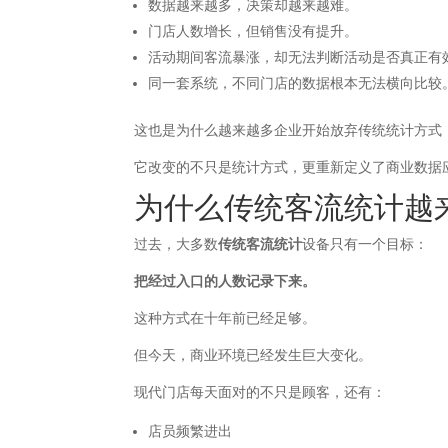
数据越来越多，决策却越来越难。
门店人数增长，但销售没有提升。
活动期间客流暴涨，却无法判断活动是否真正有
同一套系统，不同门店的数据根本无法横向比较
这也是为什么越来越多企业开始放弃传统统计方式
它改变的不只是统计方式，更重新定义了商业数据
为什么传统客流统计越
过去，大多数
传统客流统计
设备只有一个目标：
把经过入口的人数记录下来。
这种方式在十年前已经足够。
但今天，商业环境已经发生巨大变化。
现代门店每天面对的不只是顾客，还有：
店员频繁进出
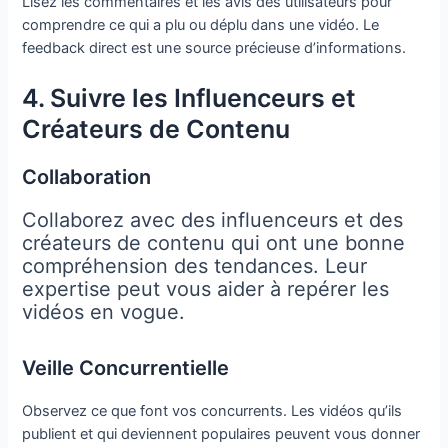
Lisez les commentaires et les avis des utilisateurs pour
comprendre ce qui a plu ou déplu dans une vidéo. Le
feedback direct est une source précieuse d’informations.
4. Suivre les Influenceurs et
Créateurs de Contenu
Collaboration
Collaborez avec des influenceurs et des
créateurs de contenu qui ont une bonne
compréhension des tendances. Leur
expertise peut vous aider à repérer les
vidéos en vogue.
Veille Concurrentielle
Observez ce que font vos concurrents. Les vidéos qu’ils
publient et qui deviennent populaires peuvent vous donner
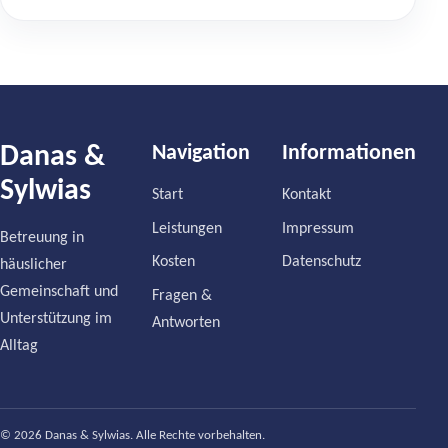
Danas &
Navigation
Informationen
Sylwias
Start
Kontakt
Leistungen
Impressum
Betreuung in
Kosten
Datenschutz
häuslicher
Gemeinschaft und
Fragen &
Unterstützung im
Antworten
Alltag
© 2026 Danas & Sylwias. Alle Rechte vorbehalten.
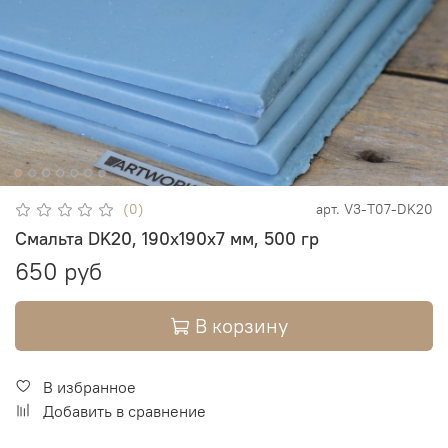
(0)
арт.
V3-T07-DK20
Смальта DK20, 190х190х7 мм, 500 гр
650 руб
В корзину
В избранное
Добавить в сравнение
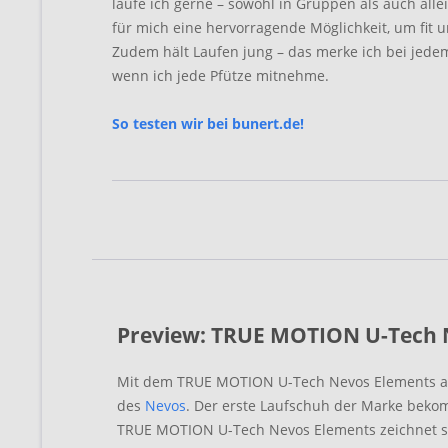
laufe ich gerne – sowohl in Gruppen als auch allei
für mich eine hervorragende Möglichkeit, um fit u
Zudem hält Laufen jung – das merke ich bei jede
wenn ich jede Pfütze mitnehme.
So testen wir bei bunert.de!
Preview: TRUE MOTION U-Tech 
Mit dem TRUE MOTION U-Tech Nevos Elements a
des
Nevos
. Der erste Laufschuh der Marke beko
TRUE MOTION U-Tech Nevos Elements zeichnet si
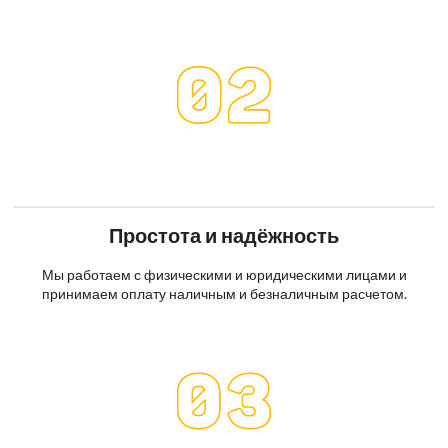
Простота и надёжность
Мы работаем с физическими и юридическими лицами и
принимаем оплату наличным и безналичным расчетом.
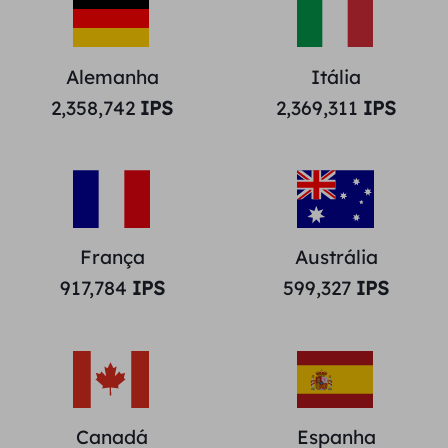
Alemanha
Itália
2,358,742
IPS
2,369,311
IPS
França
Austrália
917,784
IPS
599,327
IPS
Canadá
Espanha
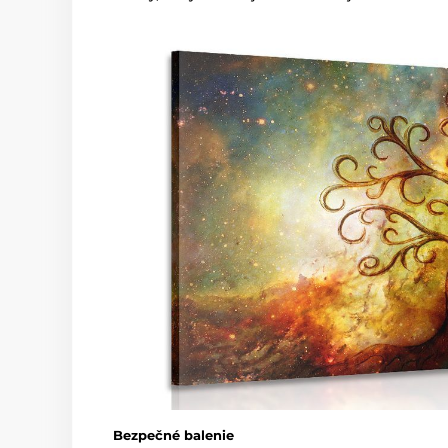
Bezpečné balenie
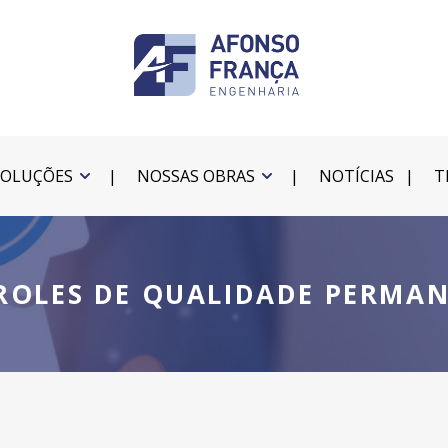
SOLUÇÕES
NOSSAS OBRAS
NOTÍCIAS
T
OLES DE QUALIDADE PERMA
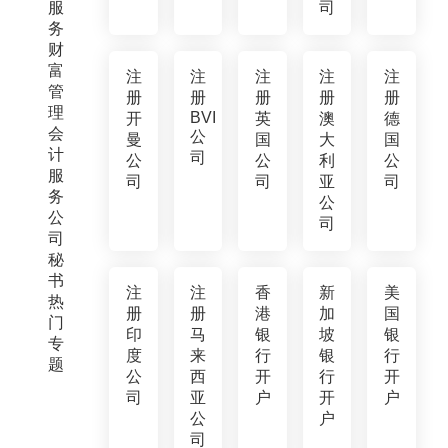
服
司
务
财
富
注
注
注
注
注
管
册
册
册
册
册
理
BVI
开
英
澳
德
会
公
曼
国
大
国
计
司
公
公
利
公
服
司
司
亚
司
务
公
公
司
司
秘
书
注
注
香
新
美
热
册
册
港
加
国
门
印
马
银
坡
银
专
度
来
行
银
行
题
公
西
开
行
开
司
亚
户
开
户
公
户
司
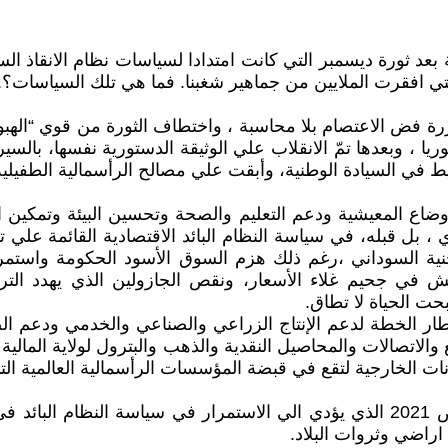
 بعد ثورة ديسمبر التي كانت امتدادا لسياسات نظام الانقاذ ا
تي افقرت الملايين من جماهير شغبنا. فما هي تلك السياسات؟.
رة فض الاعتصام بلا محاسبة ، واختطاف الثورة من قوي “الهبوط ا
ا ، وبعدها تمّ الانقلاب علي الوثيقة الدستورية نفسها، بالسي
تفريط في السيادة الوطنية، وأبقت علي مصالح الرأسمالية الطفيل
وضاع المعيشية ودعم التعليم والصحة وتحسين البيئة وتمكين 
ي ، بل قبله، في سياسة النظام البائد الاقتصادية القائمة علي 
ية السوداني ،رغم ذلك هزم السوق الأسود الحكومة واستمر الا
عيش في جحيم غلاء الأسعار، ونقص الجازولين الذي يهدد ال
حت الحياة لا تطاق.
طار الخطة لدعم الإنتاج الزراعي والصناعي والخدمي ودعم الص
لاتصالات والمحاصيل النقدية والذهب والبترول لولاية المالية
نات الخارجية لتقع في قبضة المؤسسات الرأسمالية العالمية التي
هذا اضافة لاجازة قانون الشراكة بين القطاعين العام والخاص 2021 الذي يؤدي الي الا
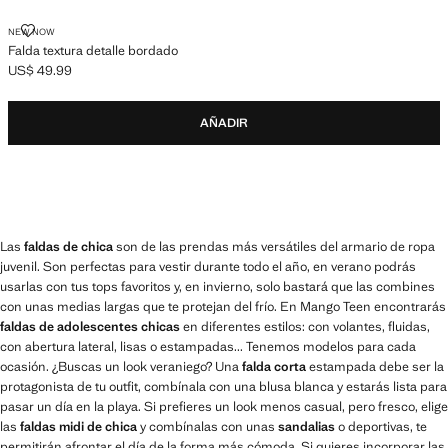
FALDA TEXTURA DETALLE BORDADO
NEW NOW
Falda textura detalle bordado
US$ 49.99
Precio actual [US$ 49.99 ]
AÑADIR
Las
faldas de chica
son de las prendas más versátiles del armario de ropa
juvenil. Son perfectas para vestir durante todo el año, en verano podrás
usarlas con tus tops favoritos y, en invierno, solo bastará que las combines
con unas medias largas que te protejan del frío. En Mango Teen encontrarás
faldas de adolescentes chicas
en diferentes estilos: con volantes, fluidas,
con abertura lateral, lisas o estampadas... Tenemos modelos para cada
ocasión. ¿Buscas un look veraniego? Una
falda corta
estampada debe ser la
protagonista de tu outfit, combínala con una blusa blanca y estarás lista para
pasar un día en la playa. Si prefieres un look menos casual, pero fresco, elige
las
faldas midi de chica
y combínalas con unas
sandalias
o deportivas, te
permitirán afrontar el día de la forma más cómoda. Si quieres incorporar las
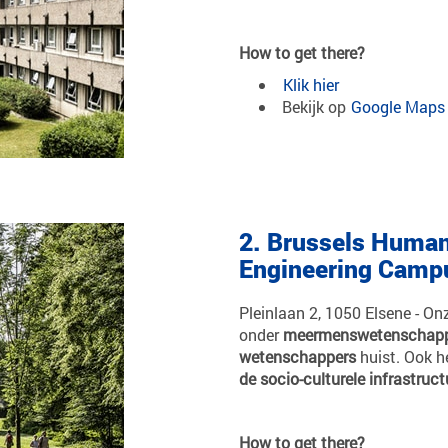
How to get there?
Klik hier
Bekijk op
Google Maps
2. Brussels Human
Engineering Camp
Pleinlaan 2, 1050 Elsene - On
onder
meermenswetenschappe
wetenschappers
huist. Ook h
de socio-culturele infrastruct
How to get there?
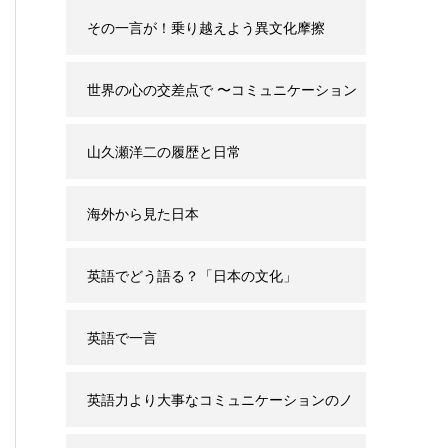
その一言が！乗り越えよう異文化摩擦
世界の心の交差点で 〜コミュニケーション
と誤解の背景〜
山久瀬洋二の履歴と日常
海外から見た日本
英語でどう語る？「日本の文化」
英語で一言
英語力より大事なコミュニケーションのノ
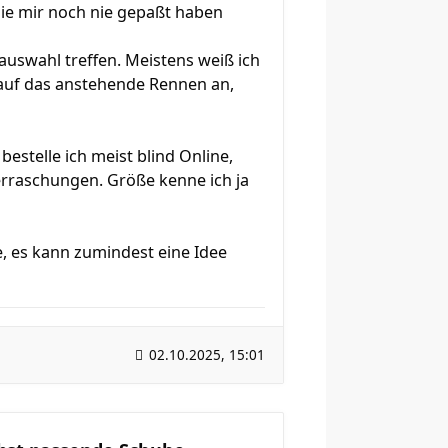
 die mir noch nie gepaßt haben
uswahl treffen. Meistens weiß ich
 auf das anstehende Rennen an,
estelle ich meist blind Online,
berraschungen. Größe kenne ich ja
e, es kann zumindest eine Idee
02.10.2025, 15:01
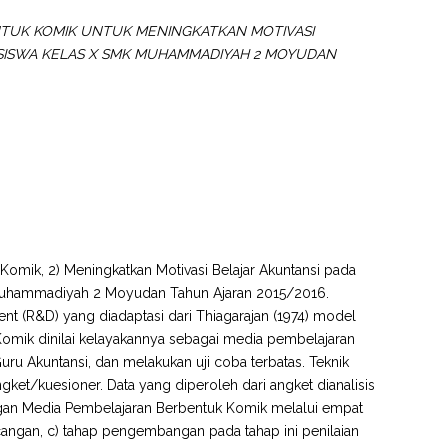
TUK KOMIK UNTUK MENINGKATKAN MOTIVASI
SISWA KELAS X SMK MUHAMMADIYAH 2 MOYUDAN
Komik, 2) Meningkatkan Motivasi Belajar Akuntansi pada
Muhammadiyah 2 Moyudan Tahun Ajaran 2015/2016.
t (R&D) yang diadaptasi dari Thiagarajan (1974) model
ik dinilai kelayakannya sebagai media pembelajaran
Guru Akuntansi, dan melakukan uji coba terbatas. Teknik
ket/kuesioner. Data yang diperoleh dari angket dianalisis
embangan Media Pembelajaran Berbentuk Komik melalui empat
cangan, c) tahap pengembangan pada tahap ini penilaian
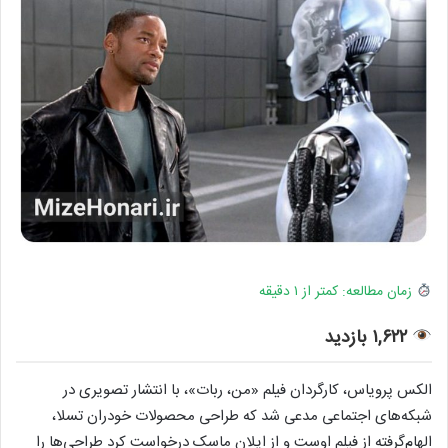
زمان مطالعه: کمتر از ۱ دقیقه
۱,۶۲۲ بازدید
الکس پرویاس، کارگردان فیلم «من، ربات»، با انتشار تصویری در
شبکه‌های اجتماعی مدعی شد که طراحی محصولات خودران تسلا،
الهام‌گرفته از فیلم اوست و از ایلان ماسک درخواست کرد طراحی‌ها را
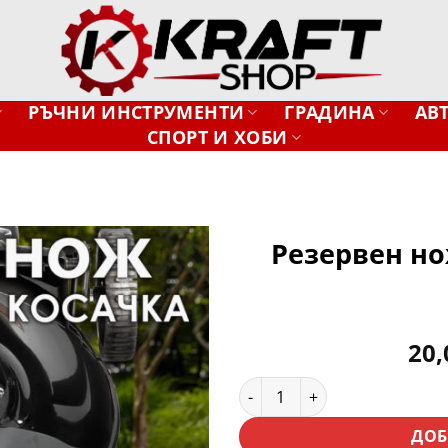
РЪЧНИ ИНСТРУМЕНТИ
ГРАДИНА
АВ
СПОРТ И ХОБИ
Резервен но
Добави
в
желани
20
количество за Резервен нож
ДОБ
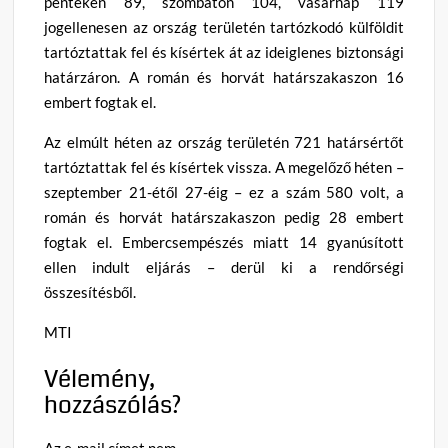
pénteken 89, szombaton 104, vasárnap 119
jogellenesen az ország területén tartózkodó külföldit
tartóztattak fel és kísértek át az ideiglenes biztonsági
határzáron. A román és horvát határszakaszon 16
embert fogtak el.
Az elmúlt héten az ország területén 721 határsértőt
tartóztattak fel és kísértek vissza. A megelőző héten –
szeptember 21-étől 27-éig – ez a szám 580 volt, a
román és horvát határszakaszon pedig 28 embert
fogtak el. Embercsempészés miatt 14 gyanúsított
ellen indult eljárás – derül ki a rendőrségi
összesítésből.
MTI
Vélemény,
hozzászólás?
Az e-mail címet nem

◆ ◆ ◆ ◆

▸ WHAT TO PRODUCE: Find each line in the entries above that contains the string "héten", and copy those lines.

▸ RESPONSE TO THIS EXERCISE:
Az elmúlt héten az ország területén 721 határsértőt
tartóztattak fel és kísértek vissza. A megelőző héten –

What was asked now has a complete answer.